- Request:
Rewrite the altitude viticulture article starting at "Roberto Gaudio –" and ending at "in flatland vineyards.", changing "heroic winemakers" to "mountain growers".

28 Jul Real economic realities blended into altitude viticulture
Mountain and altitude Viticulture. The areas where vines are grown in extreme conditions and thanks to which, the quality of the wines is objectively higher.
We don’t defend open-air museums, but real economic realities
And the quality of a product is important especially if it is combined with the territory where it is born.
Roberto Gaudio – Cervim
Since the quality of the landscape marks decisively the vineyards, this distinctive element is the context with which heroic winemakers struggle while playing a social role in enhancing the culture and traditions. Cervim’s president, Roberto Gaudio, on his visit to Cyprus does however send a signal for us to heed:
These true “wine-growing sanctuaries” could, however, be in danger of disappearing because of their considerable production costs, which are ten times higher than in flatland vineyards.
As altitude viticulture has become a point of reference in Europe, CERVIM, A Centre for Research, Environmental Sustainability and Advancement of Mountain Viticulture, has the specific purpose of promoting and protecting the heroic viticulture, a development that Islands in the Mediterranean and neighboring Eastern Mediterranean historic vineyards should follow.

- Provided records:
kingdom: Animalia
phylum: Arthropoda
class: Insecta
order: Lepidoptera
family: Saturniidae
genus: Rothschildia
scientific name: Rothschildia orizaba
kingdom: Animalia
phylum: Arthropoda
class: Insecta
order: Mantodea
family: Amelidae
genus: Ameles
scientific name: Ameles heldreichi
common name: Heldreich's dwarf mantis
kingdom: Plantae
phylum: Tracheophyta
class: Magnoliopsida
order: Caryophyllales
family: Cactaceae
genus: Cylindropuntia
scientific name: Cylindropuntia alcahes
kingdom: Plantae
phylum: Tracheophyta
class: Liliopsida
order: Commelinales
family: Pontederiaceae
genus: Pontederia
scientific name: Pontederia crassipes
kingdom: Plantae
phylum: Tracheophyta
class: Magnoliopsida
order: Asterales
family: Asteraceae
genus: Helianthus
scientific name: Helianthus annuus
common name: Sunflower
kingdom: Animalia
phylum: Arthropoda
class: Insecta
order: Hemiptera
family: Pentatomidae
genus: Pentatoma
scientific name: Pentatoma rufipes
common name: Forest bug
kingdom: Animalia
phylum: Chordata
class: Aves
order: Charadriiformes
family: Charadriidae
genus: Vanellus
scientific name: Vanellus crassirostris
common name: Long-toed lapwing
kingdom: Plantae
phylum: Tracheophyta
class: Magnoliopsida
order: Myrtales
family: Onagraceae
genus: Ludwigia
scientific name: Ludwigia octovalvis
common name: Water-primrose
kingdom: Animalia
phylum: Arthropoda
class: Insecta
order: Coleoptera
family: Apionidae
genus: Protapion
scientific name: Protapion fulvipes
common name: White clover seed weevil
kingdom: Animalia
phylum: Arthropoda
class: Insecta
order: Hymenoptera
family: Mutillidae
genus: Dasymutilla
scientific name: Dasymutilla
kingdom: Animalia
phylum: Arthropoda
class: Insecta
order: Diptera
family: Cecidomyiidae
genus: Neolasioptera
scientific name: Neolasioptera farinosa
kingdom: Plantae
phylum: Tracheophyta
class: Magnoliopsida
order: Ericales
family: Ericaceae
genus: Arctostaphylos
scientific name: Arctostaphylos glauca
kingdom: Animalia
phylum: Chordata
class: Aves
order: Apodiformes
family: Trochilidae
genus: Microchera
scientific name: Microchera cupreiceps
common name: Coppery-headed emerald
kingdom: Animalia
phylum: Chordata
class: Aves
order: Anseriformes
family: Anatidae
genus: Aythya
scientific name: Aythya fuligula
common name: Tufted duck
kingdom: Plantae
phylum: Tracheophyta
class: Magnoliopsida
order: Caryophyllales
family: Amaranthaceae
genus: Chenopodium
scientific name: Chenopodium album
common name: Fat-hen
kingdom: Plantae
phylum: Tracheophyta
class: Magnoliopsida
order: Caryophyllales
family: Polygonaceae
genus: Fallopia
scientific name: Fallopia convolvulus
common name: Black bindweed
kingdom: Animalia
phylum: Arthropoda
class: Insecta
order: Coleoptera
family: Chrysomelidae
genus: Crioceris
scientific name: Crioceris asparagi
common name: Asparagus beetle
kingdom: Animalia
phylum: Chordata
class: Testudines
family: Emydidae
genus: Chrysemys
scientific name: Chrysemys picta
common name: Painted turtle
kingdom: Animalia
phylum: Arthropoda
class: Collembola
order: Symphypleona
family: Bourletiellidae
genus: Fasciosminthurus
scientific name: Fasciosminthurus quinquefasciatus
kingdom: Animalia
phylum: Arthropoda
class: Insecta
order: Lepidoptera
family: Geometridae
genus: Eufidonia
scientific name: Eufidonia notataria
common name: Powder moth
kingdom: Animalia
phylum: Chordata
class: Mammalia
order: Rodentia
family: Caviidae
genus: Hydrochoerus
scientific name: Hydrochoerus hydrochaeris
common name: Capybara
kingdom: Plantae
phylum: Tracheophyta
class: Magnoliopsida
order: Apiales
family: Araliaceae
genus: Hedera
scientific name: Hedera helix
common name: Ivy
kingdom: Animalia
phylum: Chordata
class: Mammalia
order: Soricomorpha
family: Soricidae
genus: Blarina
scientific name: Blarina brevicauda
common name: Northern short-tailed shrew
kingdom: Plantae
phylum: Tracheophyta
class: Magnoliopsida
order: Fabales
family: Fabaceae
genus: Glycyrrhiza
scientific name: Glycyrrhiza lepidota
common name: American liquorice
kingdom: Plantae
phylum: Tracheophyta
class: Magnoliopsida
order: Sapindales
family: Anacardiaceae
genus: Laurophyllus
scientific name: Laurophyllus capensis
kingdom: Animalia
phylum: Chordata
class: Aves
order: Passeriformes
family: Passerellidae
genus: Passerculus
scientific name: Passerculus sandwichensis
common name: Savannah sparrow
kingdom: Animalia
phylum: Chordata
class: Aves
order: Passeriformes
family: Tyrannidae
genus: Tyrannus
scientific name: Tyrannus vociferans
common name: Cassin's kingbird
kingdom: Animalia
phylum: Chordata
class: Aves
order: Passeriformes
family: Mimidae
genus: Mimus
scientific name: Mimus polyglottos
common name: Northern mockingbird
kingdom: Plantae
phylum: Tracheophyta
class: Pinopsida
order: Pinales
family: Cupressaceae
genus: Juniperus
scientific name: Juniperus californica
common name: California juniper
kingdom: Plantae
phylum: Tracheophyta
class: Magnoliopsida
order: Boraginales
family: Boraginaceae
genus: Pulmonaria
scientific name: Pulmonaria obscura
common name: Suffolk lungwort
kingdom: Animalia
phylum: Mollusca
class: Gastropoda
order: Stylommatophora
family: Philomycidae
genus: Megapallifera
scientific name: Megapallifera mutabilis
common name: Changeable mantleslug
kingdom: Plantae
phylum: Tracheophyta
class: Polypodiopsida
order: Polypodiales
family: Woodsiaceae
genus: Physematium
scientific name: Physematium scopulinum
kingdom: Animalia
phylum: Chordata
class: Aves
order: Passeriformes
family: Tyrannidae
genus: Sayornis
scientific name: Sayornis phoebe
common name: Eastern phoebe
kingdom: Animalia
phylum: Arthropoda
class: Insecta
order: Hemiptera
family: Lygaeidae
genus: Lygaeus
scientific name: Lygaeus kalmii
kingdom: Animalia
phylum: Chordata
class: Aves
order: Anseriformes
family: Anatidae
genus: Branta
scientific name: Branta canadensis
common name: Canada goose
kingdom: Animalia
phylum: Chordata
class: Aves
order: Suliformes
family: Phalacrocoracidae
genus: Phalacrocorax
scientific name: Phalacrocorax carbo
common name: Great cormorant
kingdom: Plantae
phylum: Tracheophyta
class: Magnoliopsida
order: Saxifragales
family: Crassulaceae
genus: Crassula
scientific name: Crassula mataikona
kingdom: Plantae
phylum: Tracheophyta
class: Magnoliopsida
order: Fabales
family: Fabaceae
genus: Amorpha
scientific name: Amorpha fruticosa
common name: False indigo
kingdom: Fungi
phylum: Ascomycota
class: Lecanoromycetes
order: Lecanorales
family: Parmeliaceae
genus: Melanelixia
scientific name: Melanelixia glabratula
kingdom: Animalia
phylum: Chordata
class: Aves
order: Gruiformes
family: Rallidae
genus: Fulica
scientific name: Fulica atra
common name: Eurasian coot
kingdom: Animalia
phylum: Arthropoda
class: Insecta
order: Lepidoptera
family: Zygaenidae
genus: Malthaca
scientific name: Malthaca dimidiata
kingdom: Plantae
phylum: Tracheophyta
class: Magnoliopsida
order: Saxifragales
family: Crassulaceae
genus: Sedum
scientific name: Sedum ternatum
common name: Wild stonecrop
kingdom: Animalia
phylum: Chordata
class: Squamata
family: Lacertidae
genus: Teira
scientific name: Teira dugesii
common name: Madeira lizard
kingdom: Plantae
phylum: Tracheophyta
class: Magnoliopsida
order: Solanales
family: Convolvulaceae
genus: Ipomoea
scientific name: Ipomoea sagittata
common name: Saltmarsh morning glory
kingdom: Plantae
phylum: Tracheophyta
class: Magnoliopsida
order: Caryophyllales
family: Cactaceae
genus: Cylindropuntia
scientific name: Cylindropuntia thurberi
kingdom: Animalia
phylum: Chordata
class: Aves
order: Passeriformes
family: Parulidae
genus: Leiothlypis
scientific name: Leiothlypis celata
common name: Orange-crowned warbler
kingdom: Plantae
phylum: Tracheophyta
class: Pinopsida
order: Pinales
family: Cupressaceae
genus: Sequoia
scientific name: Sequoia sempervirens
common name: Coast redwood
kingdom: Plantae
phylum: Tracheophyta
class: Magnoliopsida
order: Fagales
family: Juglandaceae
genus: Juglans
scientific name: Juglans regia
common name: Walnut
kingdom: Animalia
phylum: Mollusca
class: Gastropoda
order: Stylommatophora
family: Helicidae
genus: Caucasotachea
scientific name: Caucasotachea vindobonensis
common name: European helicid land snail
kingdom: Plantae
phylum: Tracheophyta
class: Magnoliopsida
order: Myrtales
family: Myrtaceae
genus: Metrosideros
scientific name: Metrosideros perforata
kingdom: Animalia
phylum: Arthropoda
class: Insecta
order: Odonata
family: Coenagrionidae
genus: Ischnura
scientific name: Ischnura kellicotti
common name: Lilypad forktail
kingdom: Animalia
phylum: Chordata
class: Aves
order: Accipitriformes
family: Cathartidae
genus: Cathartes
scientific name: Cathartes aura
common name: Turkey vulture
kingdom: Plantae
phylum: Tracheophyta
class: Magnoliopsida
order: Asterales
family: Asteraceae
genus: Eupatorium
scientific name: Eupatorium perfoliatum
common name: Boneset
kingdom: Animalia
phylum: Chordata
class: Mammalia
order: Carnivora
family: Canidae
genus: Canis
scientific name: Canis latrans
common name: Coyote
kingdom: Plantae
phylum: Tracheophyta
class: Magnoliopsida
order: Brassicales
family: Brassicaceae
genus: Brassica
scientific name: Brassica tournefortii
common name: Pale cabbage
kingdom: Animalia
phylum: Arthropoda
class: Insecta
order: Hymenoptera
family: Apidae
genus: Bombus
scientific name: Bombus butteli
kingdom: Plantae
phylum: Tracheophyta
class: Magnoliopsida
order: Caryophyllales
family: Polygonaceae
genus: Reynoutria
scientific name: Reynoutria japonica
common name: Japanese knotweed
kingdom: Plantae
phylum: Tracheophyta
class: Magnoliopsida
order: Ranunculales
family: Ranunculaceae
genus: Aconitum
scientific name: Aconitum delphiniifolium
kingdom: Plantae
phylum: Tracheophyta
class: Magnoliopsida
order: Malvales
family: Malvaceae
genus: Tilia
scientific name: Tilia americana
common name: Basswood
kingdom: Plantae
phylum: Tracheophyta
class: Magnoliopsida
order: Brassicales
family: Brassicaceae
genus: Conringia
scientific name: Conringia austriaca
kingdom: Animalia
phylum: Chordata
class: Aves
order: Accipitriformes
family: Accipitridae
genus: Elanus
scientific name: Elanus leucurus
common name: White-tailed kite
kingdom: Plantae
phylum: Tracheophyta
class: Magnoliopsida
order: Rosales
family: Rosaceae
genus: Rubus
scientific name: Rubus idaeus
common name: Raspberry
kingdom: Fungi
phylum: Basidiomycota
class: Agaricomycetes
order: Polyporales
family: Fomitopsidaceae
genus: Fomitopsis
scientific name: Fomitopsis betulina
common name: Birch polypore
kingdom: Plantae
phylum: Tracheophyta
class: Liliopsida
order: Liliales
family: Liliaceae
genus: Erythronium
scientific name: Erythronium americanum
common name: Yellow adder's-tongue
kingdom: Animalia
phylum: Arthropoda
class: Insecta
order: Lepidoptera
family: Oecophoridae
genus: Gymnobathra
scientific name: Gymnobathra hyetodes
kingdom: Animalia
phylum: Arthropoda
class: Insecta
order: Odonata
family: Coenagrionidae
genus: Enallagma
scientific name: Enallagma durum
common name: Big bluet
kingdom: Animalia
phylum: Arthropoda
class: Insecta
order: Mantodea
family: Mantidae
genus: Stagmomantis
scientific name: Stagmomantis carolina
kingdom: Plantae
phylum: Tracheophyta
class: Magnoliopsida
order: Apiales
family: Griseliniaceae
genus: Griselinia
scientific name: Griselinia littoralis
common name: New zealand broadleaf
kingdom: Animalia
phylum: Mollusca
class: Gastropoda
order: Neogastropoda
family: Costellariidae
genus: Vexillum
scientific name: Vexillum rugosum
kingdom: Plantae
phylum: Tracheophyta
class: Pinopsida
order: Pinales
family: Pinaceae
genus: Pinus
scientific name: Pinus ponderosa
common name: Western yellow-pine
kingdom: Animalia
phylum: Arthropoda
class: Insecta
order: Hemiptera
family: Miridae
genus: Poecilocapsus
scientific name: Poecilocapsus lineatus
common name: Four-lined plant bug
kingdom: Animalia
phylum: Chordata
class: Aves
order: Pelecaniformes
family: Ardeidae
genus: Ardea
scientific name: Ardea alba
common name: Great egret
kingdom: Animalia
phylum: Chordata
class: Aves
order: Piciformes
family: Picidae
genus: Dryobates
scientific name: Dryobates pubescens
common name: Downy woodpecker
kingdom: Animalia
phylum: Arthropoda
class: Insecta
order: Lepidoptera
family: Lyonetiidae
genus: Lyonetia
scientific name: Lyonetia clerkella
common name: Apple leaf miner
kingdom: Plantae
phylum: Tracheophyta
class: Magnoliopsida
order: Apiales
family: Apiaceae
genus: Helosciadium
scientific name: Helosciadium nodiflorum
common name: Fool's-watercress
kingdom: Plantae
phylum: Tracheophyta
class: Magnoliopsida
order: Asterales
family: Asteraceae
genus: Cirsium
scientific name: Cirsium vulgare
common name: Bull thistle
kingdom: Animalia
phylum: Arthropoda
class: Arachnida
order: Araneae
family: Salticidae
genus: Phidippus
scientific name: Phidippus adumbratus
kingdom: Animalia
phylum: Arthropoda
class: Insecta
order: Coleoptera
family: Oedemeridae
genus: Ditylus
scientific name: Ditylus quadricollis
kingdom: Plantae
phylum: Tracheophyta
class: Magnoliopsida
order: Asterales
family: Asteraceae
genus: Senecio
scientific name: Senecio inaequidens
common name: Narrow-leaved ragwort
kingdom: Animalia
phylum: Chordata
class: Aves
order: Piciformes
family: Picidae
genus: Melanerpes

- Final result:
Roberto Gaudio – Cervim
Since the quality of the landscape marks decisively the vineyards, this distinctive element is the context with which mountain growers struggle while playing a social role in enhancing the culture and traditions. Cervim’s president, Roberto Gaudio, on his visit to Cyprus does however send a signal for us to heed:
These true “wine-growing sanctuaries” could, however, be in danger of disappearing because of their considerable production costs, which are ten times higher than in flatland vineyards.